▶ Problem details
Rewrite the lines below, putting "Apertura de Puertas" in place of every "Cambio de Cerraduras" and keeping everything else the same. Leave the pictures out.

▶ Working data
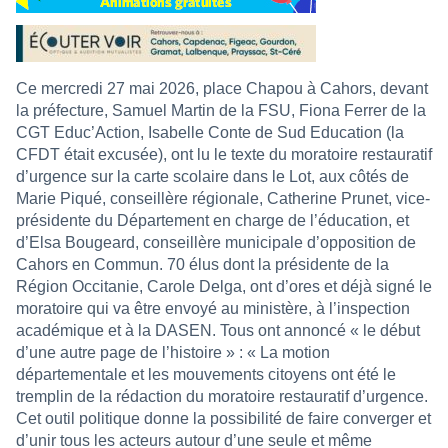
Ce mercredi 27 mai 2026, place Chapou à Cahors, devant
la préfecture, Samuel Martin de la FSU, Fiona Ferrer de la
CGT Educ’Action, Isabelle Conte de Sud Education (la
CFDT était excusée), ont lu le texte du moratoire restauratif
d’urgence sur la carte scolaire dans le Lot, aux côtés de
Marie Piqué, conseillère régionale, Catherine Prunet, vice-
présidente du Département en charge de l’éducation, et
d’Elsa Bougeard, conseillère municipale d’opposition de
Cahors en Commun. 70 élus dont la présidente de la
Région Occitanie, Carole Delga, ont d’ores et déjà signé le
moratoire qui va être envoyé au ministère, à l’inspection
académique et à la DASEN. Tous ont annoncé « le début
d’une autre page de l’histoire » : « La motion
départementale et les mouvements citoyens ont été le
tremplin de la rédaction du moratoire restauratif d’urgence.
Cet outil politique donne la possibilité de faire converger et
d’unir tous les acteurs autour d’une seule et même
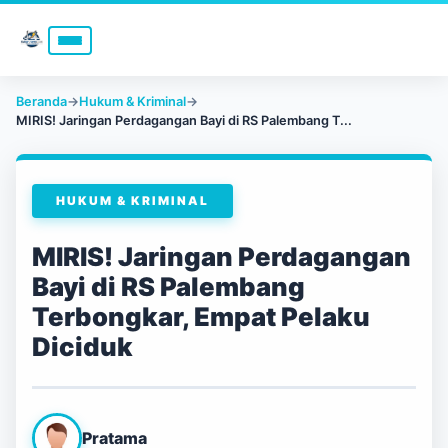
Beranda
→
Hukum & Kriminal
→
MIRIS! Jaringan Perdagangan Bayi di RS Palembang T...
HUKUM & KRIMINAL
MIRIS! Jaringan Perdagangan
Bayi di RS Palembang
Terbongkar, Empat Pelaku
Diciduk
Pratama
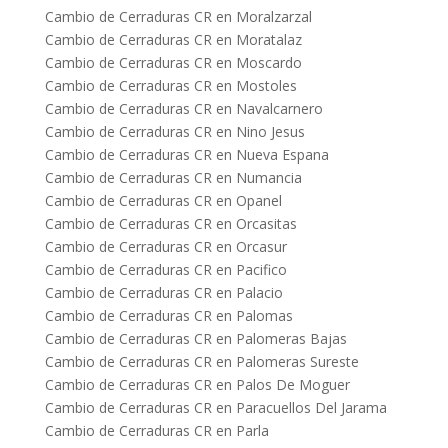
Cambio de Cerraduras CR en Moralzarzal
Cambio de Cerraduras CR en Moratalaz
Cambio de Cerraduras CR en Moscardo
Cambio de Cerraduras CR en Mostoles
Cambio de Cerraduras CR en Navalcarnero
Cambio de Cerraduras CR en Nino Jesus
Cambio de Cerraduras CR en Nueva Espana
Cambio de Cerraduras CR en Numancia
Cambio de Cerraduras CR en Opanel
Cambio de Cerraduras CR en Orcasitas
Cambio de Cerraduras CR en Orcasur
Cambio de Cerraduras CR en Pacifico
Cambio de Cerraduras CR en Palacio
Cambio de Cerraduras CR en Palomas
Cambio de Cerraduras CR en Palomeras Bajas
Cambio de Cerraduras CR en Palomeras Sureste
Cambio de Cerraduras CR en Palos De Moguer
Cambio de Cerraduras CR en Paracuellos Del Jarama
Cambio de Cerraduras CR en Parla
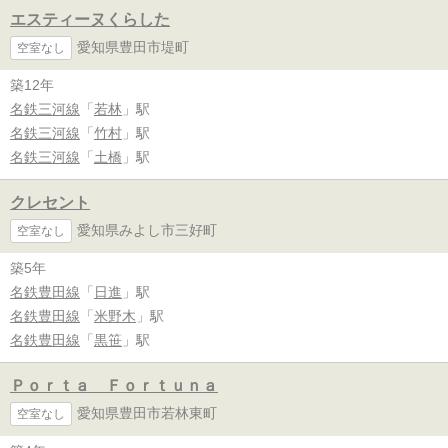
エスティーヌくらした
愛知県豊田市堤町
空室なし
築12年
名鉄三河線
「
若林
」駅
名鉄三河線
「
竹村
」駅
名鉄三河線
「
土橋
」駅
クレセント
愛知県みよし市三好町
空室なし
築5年
名鉄豊田線
「
日進
」駅
名鉄豊田線
「
米野木
」駅
名鉄豊田線
「
黒笹
」駅
Ｐｏｒｔａ Ｆｏｒｔｕｎａ
愛知県豊田市若林東町
空室なし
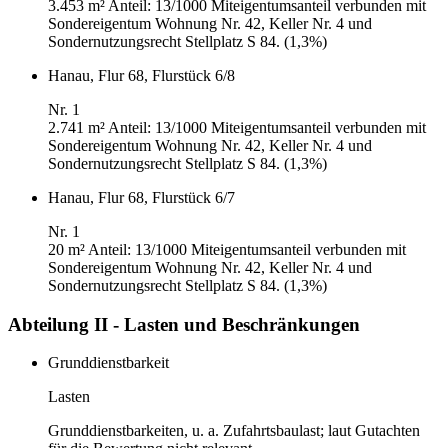
3.453 m²
Anteil: 13/1000 Miteigentumsanteil verbunden mit
Sondereigentum Wohnung Nr. 42, Keller Nr. 4 und
Sondernutzungsrecht Stellplatz S 84. (1,3%)
Hanau, Flur 68, Flurstück 6/8
Nr. 1
2.741 m²
Anteil: 13/1000 Miteigentumsanteil verbunden mit
Sondereigentum Wohnung Nr. 42, Keller Nr. 4 und
Sondernutzungsrecht Stellplatz S 84. (1,3%)
Hanau, Flur 68, Flurstück 6/7
Nr. 1
20 m²
Anteil: 13/1000 Miteigentumsanteil verbunden mit
Sondereigentum Wohnung Nr. 42, Keller Nr. 4 und
Sondernutzungsrecht Stellplatz S 84. (1,3%)
Abteilung II - Lasten und Beschränkungen
Grunddienstbarkeit
Lasten
Grunddienstbarkeiten, u. a. Zufahrtsbaulast; laut Gutachten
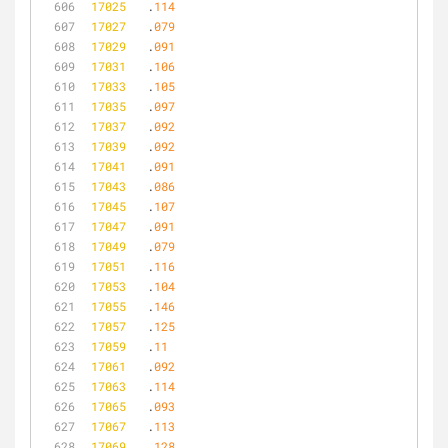
17025
	.
114
17027
	.
079
17029
	.
091
17031
	.
106
17033
	.
105
17035
	.
097
17037
	.
092
17039
	.
092
17041
	.
091
17043
	.
086
17045
	.
107
17047
	.
091
17049
	.
079
17051
	.
116
17053
	.
104
17055
	.
146
17057
	.
125
17059
	.
11
17061
	.
092
17063
	.
114
17065
	.
093
17067
	.
113
17069
	.
128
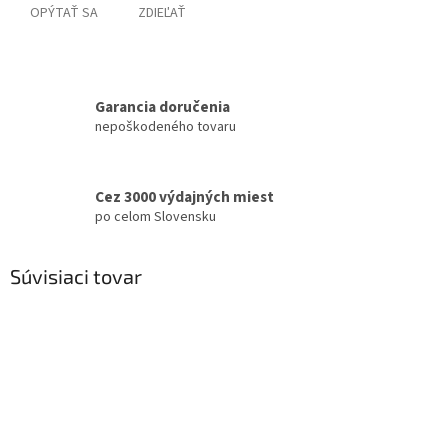
OPÝTAŤ SA
ZDIEĽAŤ
Garancia doručenia
nepoškodeného tovaru
Cez 3000 výdajných miest
po celom Slovensku
Súvisiaci tovar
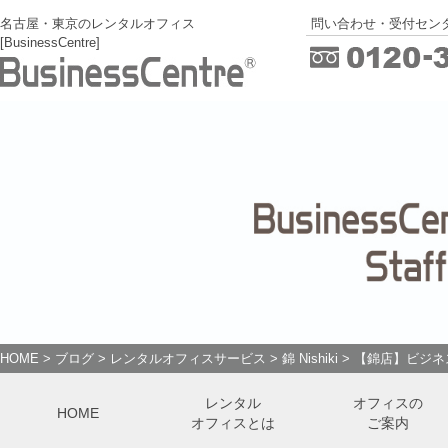
名古屋・東京のレンタルオフィス
問い合わせ・受付センタ
[BusinessCentre]
HOME
>
ブログ
>
レンタルオフィスサービス
>
錦 Nishiki
>
【錦店】ビジネス
レンタル
オフィスの
HOME
オフィスとは
ご案内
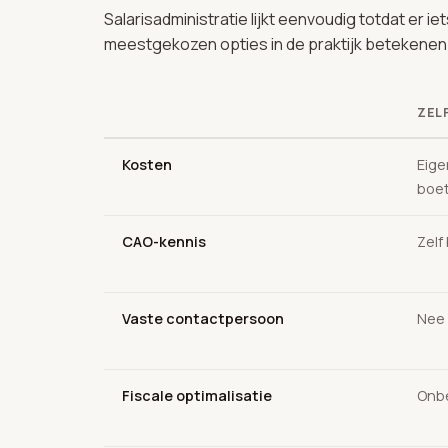
Salarisadministratie lijkt eenvoudig totdat er i
meestgekozen opties in de praktijk betekenen
ZEL
Kosten
Eige
boe
CAO-kennis
Zelf
Vaste contactpersoon
Nee
Fiscale optimalisatie
Onbe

▶ Final answer
Ce mercredi 27 mai 2026, place Chapou à Cahors, devant
la préfecture, Samuel Martin de la FSU, Fiona Ferrer de la
CGT Educ’Action, Isabelle Conte de Sud Education (la
CFDT était excusée), ont lu le texte du moratoire restauratif
d’urgence sur la carte scolaire dans le Lot, aux côtés de
Marie Piqué, conseillère régionale, Catherine Prunet, vice-
présidente du Département en charge de l’éducation, et
d’Elsa Bougeard, conseillère municipale d’opposition de
Cahors en Commun. 70 élus dont la présidente de la
Région Occitanie, Carole Delga, ont d’ores et déjà signé le
moratoire qui va être envoyé au ministère, à l’inspection
académique et à la DASEN. Tous ont annoncé « le début
d’une autre page de l’histoire » : « La motion
départementale et les mouvements citoyens ont été le
tremplin de la rédaction du moratoire restauratif d’urgence.
Cet outil politique donne la possibilité de faire converger et
d’unir tous les acteurs autour d’une seule et même
Beranda
→
Hukum & Kriminal
→
MIRIS! Jaringan Perdagangan Bayi di RS Palembang T...
HUKUM & KRIMINAL
MIRIS! Jaringan Perdagangan
Bayi di RS Palembang
Terbongkar, Empat Pelaku
Diciduk
Pratama
Apertura de Puertas CR en Moralzarzal
Apertura de Puertas CR en Moratalaz
Apertura de Puertas CR en Moscardo
Apertura de Puertas CR en Mostoles
Apertura de Puertas CR en Navalcarnero
Apertura de Puertas CR en Nino Jesus
Apertura de Puertas CR en Nueva Espana
Apertura de Puertas CR en Numancia
Apertura de Puertas CR en Opanel
Apertura de Puertas CR en Orcasitas
Apertura de Puertas CR en Orcasur
Apertura de Puertas CR en Pacifico
Apertura de Puertas CR en Palacio
Apertura de Puertas CR en Palomas
Apertura de Puertas CR en Palomeras Bajas
Apertura de Puertas CR en Palomeras Sureste
Apertura de Puertas CR en Palos De Moguer
Apertura de Puertas CR en Paracuellos Del Jarama
Apertura de Puertas CR en Parla
エスティーヌくらした
愛知県豊田市堤町
空室なし
築12年
名鉄三河線
「
若林
」駅
名鉄三河線
「
竹村
」駅
名鉄三河線
「
土橋
」駅
クレセント
愛知県みよし市三好町
空室なし
築5年
名鉄豊田線
「
日進
」駅
名鉄豊田線
「
米野木
」駅
名鉄豊田線
「
黒笹
」駅
Ｐｏｒｔａ Ｆｏｒｔｕｎａ
愛知県豊田市若林東町
空室なし
3.453 m²
Anteil: 13/1000 Miteigentumsanteil verbunden mit
Sondereigentum Wohnung Nr. 42, Keller Nr. 4 und
Sondernutzungsrecht Stellplatz S 84. (1,3%)
Hanau, Flur 68, Flurstück 6/8
Nr. 1
2.741 m²
Anteil: 13/1000 Miteigentumsanteil verbunden mit
Sondereigentum Wohnung Nr. 42, Keller Nr. 4 und
Sondernutzungsrecht Stellplatz S 84. (1,3%)
Hanau, Flur 68, Flurstück 6/7
Nr. 1
20 m²
Anteil: 13/1000 Miteigentumsanteil verbunden mit
Sondereigentum Wohnung Nr. 42, Keller Nr. 4 und
Sondernutzungsrecht Stellplatz S 84. (1,3%)
Abteilung II - Lasten und Beschränkungen
Grunddienstbarkeit
Lasten
Grunddienstbarkeiten, u. a. Zufahrtsbaulast; laut Gutachten
17025
	.
114
17027
	.
079
17029
	.
091
17031
	.
106
17033
	.
105
17035
	.
097
17037
	.
092
17039
	.
092
17041
	.
091
17043
	.
086
17045
	.
107
17047
	.
091
17049
	.
079
17051
	.
116
17053
	.
104
17055
	.
146
17057
	.
125
17059
	.
11
17061
	.
092
17063
	.
114
17065
	.
093
17067
	.
113
17069
	.
128
OPÝTAŤ SA
ZDIEĽAŤ
Garancia doručenia
nepoškodeného tovaru
Cez 3000 výdajných miest
po celom Slovensku
Súvisiaci tovar
名古屋・東京のレンタルオフィス
問い合わせ・受付センタ
[BusinessCentre]
HOME
>
ブログ
>
レンタルオフィスサービス
>
錦 Nishiki
>
【錦店】ビジネス
レンタル
オフィスの
HOME
オフィスとは
ご案内
Salarisadministratie lijkt eenvoudig totdat er i
meestgekozen opties in de praktijk betekenen
ZEL
Kosten
Eige
boe
CAO-kennis
Zelf
Vaste contactpersoon
Nee
Fiscale optimalisatie
Onbe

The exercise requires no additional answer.